→ SUPPLIED DATA
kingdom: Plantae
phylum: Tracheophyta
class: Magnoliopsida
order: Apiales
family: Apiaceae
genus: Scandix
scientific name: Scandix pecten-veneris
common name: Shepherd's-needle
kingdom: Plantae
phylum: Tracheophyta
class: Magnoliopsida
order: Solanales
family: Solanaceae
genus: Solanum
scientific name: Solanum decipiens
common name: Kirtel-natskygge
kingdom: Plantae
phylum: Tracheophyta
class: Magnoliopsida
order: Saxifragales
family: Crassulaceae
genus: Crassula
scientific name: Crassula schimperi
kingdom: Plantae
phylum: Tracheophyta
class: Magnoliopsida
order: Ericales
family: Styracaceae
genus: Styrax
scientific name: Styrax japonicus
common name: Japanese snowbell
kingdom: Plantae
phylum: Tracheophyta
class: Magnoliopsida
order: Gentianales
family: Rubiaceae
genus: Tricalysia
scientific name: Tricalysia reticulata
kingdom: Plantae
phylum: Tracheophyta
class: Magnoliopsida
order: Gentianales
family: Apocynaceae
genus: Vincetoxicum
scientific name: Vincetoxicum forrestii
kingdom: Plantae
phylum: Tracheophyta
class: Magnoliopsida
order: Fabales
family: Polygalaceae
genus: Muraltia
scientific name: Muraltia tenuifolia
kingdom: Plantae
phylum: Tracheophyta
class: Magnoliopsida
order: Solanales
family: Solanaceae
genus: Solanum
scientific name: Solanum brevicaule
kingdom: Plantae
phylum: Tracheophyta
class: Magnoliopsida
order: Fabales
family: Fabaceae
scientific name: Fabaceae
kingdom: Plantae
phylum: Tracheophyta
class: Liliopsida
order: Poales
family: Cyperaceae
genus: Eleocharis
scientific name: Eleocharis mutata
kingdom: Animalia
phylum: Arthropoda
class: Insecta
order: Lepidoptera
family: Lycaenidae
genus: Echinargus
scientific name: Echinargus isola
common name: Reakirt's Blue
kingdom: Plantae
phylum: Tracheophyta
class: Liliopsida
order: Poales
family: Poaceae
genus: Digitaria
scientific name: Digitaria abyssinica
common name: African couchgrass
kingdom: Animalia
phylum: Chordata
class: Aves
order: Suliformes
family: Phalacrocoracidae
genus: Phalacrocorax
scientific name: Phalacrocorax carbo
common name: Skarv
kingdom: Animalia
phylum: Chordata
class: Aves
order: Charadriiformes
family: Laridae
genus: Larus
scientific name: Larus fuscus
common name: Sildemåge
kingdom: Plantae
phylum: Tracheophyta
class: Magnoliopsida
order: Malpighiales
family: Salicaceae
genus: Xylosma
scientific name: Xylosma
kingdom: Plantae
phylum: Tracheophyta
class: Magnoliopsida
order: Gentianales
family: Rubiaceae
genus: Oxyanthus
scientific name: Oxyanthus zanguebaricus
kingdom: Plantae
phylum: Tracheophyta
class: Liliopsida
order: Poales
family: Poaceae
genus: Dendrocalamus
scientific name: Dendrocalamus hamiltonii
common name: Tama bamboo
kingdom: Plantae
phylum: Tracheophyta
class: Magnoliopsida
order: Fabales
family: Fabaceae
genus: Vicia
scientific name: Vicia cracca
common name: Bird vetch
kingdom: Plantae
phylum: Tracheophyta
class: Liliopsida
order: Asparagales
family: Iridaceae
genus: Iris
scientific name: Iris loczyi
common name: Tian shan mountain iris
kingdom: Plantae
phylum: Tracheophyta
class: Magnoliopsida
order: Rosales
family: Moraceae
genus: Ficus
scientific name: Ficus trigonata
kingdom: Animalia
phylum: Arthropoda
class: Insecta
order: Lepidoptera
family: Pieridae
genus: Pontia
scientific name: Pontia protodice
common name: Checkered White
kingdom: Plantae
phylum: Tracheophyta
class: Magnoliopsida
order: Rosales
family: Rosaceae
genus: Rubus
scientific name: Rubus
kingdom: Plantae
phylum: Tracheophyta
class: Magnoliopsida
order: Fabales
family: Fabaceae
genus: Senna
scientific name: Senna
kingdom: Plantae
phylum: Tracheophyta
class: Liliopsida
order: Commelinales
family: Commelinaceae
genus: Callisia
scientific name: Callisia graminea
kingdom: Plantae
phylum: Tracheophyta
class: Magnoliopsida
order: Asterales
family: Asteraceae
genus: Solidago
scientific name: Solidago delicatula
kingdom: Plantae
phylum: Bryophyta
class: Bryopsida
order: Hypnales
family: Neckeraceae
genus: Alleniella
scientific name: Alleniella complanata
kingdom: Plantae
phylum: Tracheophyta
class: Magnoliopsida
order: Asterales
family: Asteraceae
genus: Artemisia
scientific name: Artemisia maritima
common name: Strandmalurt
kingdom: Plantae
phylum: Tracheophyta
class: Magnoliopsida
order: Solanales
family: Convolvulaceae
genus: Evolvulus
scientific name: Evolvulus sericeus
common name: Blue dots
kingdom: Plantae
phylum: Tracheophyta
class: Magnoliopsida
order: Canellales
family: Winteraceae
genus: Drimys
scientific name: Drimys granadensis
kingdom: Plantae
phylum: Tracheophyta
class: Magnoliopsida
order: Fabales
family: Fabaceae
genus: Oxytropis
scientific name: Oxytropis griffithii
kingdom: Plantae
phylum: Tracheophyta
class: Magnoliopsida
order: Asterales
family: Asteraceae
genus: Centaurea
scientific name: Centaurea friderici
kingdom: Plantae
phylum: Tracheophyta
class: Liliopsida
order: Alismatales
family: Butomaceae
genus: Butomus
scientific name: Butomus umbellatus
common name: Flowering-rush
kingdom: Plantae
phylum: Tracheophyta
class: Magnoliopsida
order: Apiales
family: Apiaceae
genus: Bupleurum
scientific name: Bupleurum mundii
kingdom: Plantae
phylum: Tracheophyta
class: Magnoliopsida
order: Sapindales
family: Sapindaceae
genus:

→ THE EXERCISE
Copy all the records again, replacing "common name" with "vernacular name" wherever it occurs and changing nothing else.

→ EXPECTED OUTPUT
kingdom: Plantae
phylum: Tracheophyta
class: Magnoliopsida
order: Apiales
family: Apiaceae
genus: Scandix
scientific name: Scandix pecten-veneris
vernacular name: Shepherd's-needle
kingdom: Plantae
phylum: Tracheophyta
class: Magnoliopsida
order: Solanales
family: Solanaceae
genus: Solanum
scientific name: Solanum decipiens
vernacular name: Kirtel-natskygge
kingdom: Plantae
phylum: Tracheophyta
class: Magnoliopsida
order: Saxifragales
family: Crassulaceae
genus: Crassula
scientific name: Crassula schimperi
kingdom: Plantae
phylum: Tracheophyta
class: Magnoliopsida
order: Ericales
family: Styracaceae
genus: Styrax
scientific name: Styrax japonicus
vernacular name: Japanese snowbell
kingdom: Plantae
phylum: Tracheophyta
class: Magnoliopsida
order: Gentianales
family: Rubiaceae
genus: Tricalysia
scientific name: Tricalysia reticulata
kingdom: Plantae
phylum: Tracheophyta
class: Magnoliopsida
order: Gentianales
family: Apocynaceae
genus: Vincetoxicum
scientific name: Vincetoxicum forrestii
kingdom: Plantae
phylum: Tracheophyta
class: Magnoliopsida
order: Fabales
family: Polygalaceae
genus: Muraltia
scientific name: Muraltia tenuifolia
kingdom: Plantae
phylum: Tracheophyta
class: Magnoliopsida
order: Solanales
family: Solanaceae
genus: Solanum
scientific name: Solanum brevicaule
kingdom: Plantae
phylum: Tracheophyta
class: Magnoliopsida
order: Fabales
family: Fabaceae
scientific name: Fabaceae
kingdom: Plantae
phylum: Tracheophyta
class: Liliopsida
order: Poales
family: Cyperaceae
genus: Eleocharis
scientific name: Eleocharis mutata
kingdom: Animalia
phylum: Arthropoda
class: Insecta
order: Lepidoptera
family: Lycaenidae
genus: Echinargus
scientific name: Echinargus isola
vernacular name: Reakirt's Blue
kingdom: Plantae
phylum: Tracheophyta
class: Liliopsida
order: Poales
family: Poaceae
genus: Digitaria
scientific name: Digitaria abyssinica
vernacular name: African couchgrass
kingdom: Animalia
phylum: Chordata
class: Aves
order: Suliformes
family: Phalacrocoracidae
genus: Phalacrocorax
scientific name: Phalacrocorax carbo
vernacular name: Skarv
kingdom: Animalia
phylum: Chordata
class: Aves
order: Charadriiformes
family: Laridae
genus: Larus
scientific name: Larus fuscus
vernacular name: Sildemåge
kingdom: Plantae
phylum: Tracheophyta
class: Magnoliopsida
order: Malpighiales
family: Salicaceae
genus: Xylosma
scientific name: Xylosma
kingdom: Plantae
phylum: Tracheophyta
class: Magnoliopsida
order: Gentianales
family: Rubiaceae
genus: Oxyanthus
scientific name: Oxyanthus zanguebaricus
kingdom: Plantae
phylum: Tracheophyta
class: Liliopsida
order: Poales
family: Poaceae
genus: Dendrocalamus
scientific name: Dendrocalamus hamiltonii
vernacular name: Tama bamboo
kingdom: Plantae
phylum: Tracheophyta
class: Magnoliopsida
order: Fabales
family: Fabaceae
genus: Vicia
scientific name: Vicia cracca
vernacular name: Bird vetch
kingdom: Plantae
phylum: Tracheophyta
class: Liliopsida
order: Asparagales
family: Iridaceae
genus: Iris
scientific name: Iris loczyi
vernacular name: Tian shan mountain iris
kingdom: Plantae
phylum: Tracheophyta
class: Magnoliopsida
order: Rosales
family: Moraceae
genus: Ficus
scientific name: Ficus trigonata
kingdom: Animalia
phylum: Arthropoda
class: Insecta
order: Lepidoptera
family: Pieridae
genus: Pontia
scientific name: Pontia protodice
vernacular name: Checkered White
kingdom: Plantae
phylum: Tracheophyta
class: Magnoliopsida
order: Rosales
family: Rosaceae
genus: Rubus
scientific name: Rubus
kingdom: Plantae
phylum: Tracheophyta
class: Magnoliopsida
order: Fabales
family: Fabaceae
genus: Senna
scientific name: Senna
kingdom: Plantae
phylum: Tracheophyta
class: Liliopsida
order: Commelinales
family: Commelinaceae
genus: Callisia
scientific name: Callisia graminea
kingdom: Plantae
phylum: Tracheophyta
class: Magnoliopsida
order: Asterales
family: Asteraceae
genus: Solidago
scientific name: Solidago delicatula
kingdom: Plantae
phylum: Bryophyta
class: Bryopsida
order: Hypnales
family: Neckeraceae
genus: Alleniella
scientific name: Alleniella complanata
kingdom: Plantae
phylum: Tracheophyta
class: Magnoliopsida
order: Asterales
family: Asteraceae
genus: Artemisia
scientific name: Artemisia maritima
vernacular name: Strandmalurt
kingdom: Plantae
phylum: Tracheophyta
class: Magnoliopsida
order: Solanales
family: Convolvulaceae
genus: Evolvulus
scientific name: Evolvulus sericeus
vernacular name: Blue dots
kingdom: Plantae
phylum: Tracheophyta
class: Magnoliopsida
order: Canellales
family: Winteraceae
genus: Drimys
scientific name: Drimys granadensis
kingdom: Plantae
phylum: Tracheophyta
class: Magnoliopsida
order: Fabales
family: Fabaceae
genus: Oxytropis
scientific name: Oxytropis griffithii
kingdom: Plantae
phylum: Tracheophyta
class: Magnoliopsida
order: Asterales
family: Asteraceae
genus: Centaurea
scientific name: Centaurea friderici
kingdom: Plantae
phylum: Tracheophyta
class: Liliopsida
order: Alismatales
family: Butomaceae
genus: Butomus
scientific name: Butomus umbellatus
vernacular name: Flowering-rush
kingdom: Plantae
phylum: Tracheophyta
class: Magnoliopsida
order: Apiales
family: Apiaceae
genus: Bupleurum
scientific name: Bupleurum mundii
kingdom: Plantae
phylum: Tracheophyta
class: Magnoliopsida
order: Sapindales
family: Sapindaceae
genus:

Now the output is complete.